With J/Link, Java programs can now access the vast array of mathematical and technical knowledge that is available in Mathematica. For example, Mathematica can provide high-level numeric and symbolic solvers to applets, servlets, and applications. These can also use the powerful tools in Mathematica to generate and render graphical and mathematical objects. For instance, Mathematica provides world-class typesetting of mathematical formulas, including full support for input, output, and rendering of MathML.

J/Link also enables Mathematica programs to act as a scripting and wiring language for Java, providing an interactive development environment. Users can load Java classes, create objects, and call methods directly from Mathematica. With this facility, all of Java is now directly available in Mathematica to build sophisticated applications such as carrying out statistical analysis of data read from a URL, building platform-independent GUI applications, or manipulating XML data.

Mathematica–the leading software system for numerical, symbolic, and graphical computation–lets users solve, visualize, and harness the power of mathematics without the pencil-and-paper, calculator, or complex custom-software approaches that were previously necessary. In Mathematica absolutely every object is an expression, whether it is a formula, program, graphic, or user-interface object. This uniform tree-based structure supports a powerful programming language and also fits naturally with the Java object model.

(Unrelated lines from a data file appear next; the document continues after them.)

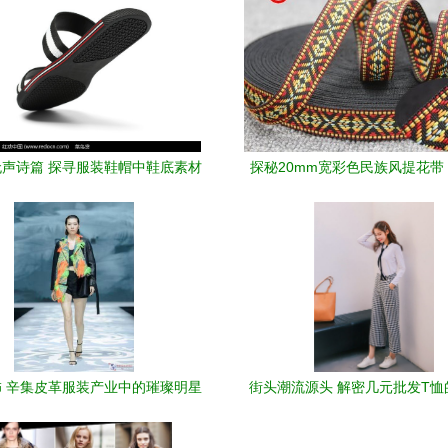
声诗篇 探寻服装鞋帽中鞋底素材
探秘20mm宽彩色民族风提花带 
的千面魅力
中的点睛之笔
 辛集皮革服装产业中的璀璨明星
街头潮流源头 解密几元批发T恤
值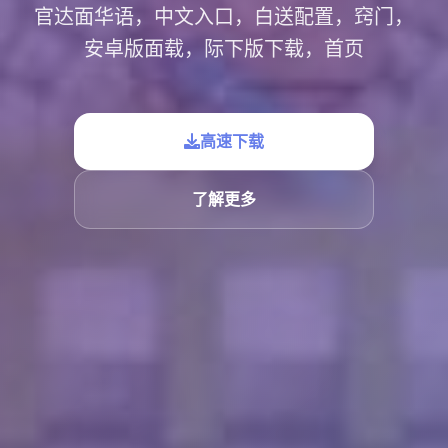
官达面华语，中文入口，白送配置，窍门，
安卓版面载，际下版下载，首页
高速下载
了解更多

MathLink is a general interface for external programs to communicate with Mathematica. It allows Mathematica expressions to be transmitted–i.e., serialized–from one process to another, even if they are running on different computers. Because Mathematica, MathLink, and Java are all well-known platform-independent technologies, applications constructed from these components allow the construction of sophisticated and completely portable solutions involving computation done by single machines or groups of programs over a network.

The core technology of J/Link makes use of the Java-reflection API, which allows Java code to describe itself to some external agent, in this case Mathematica. In this way Mathematica can dynamically and automatically construct the correct interface to the capabilities of a Java package. There is no need for any special template interface to be constructed, as is the case for C or C++. Wolfram Research, Inc. is making this preview release of J/Link available at no charge both to users and to developers who wish to create applications involving Java and Mathematica.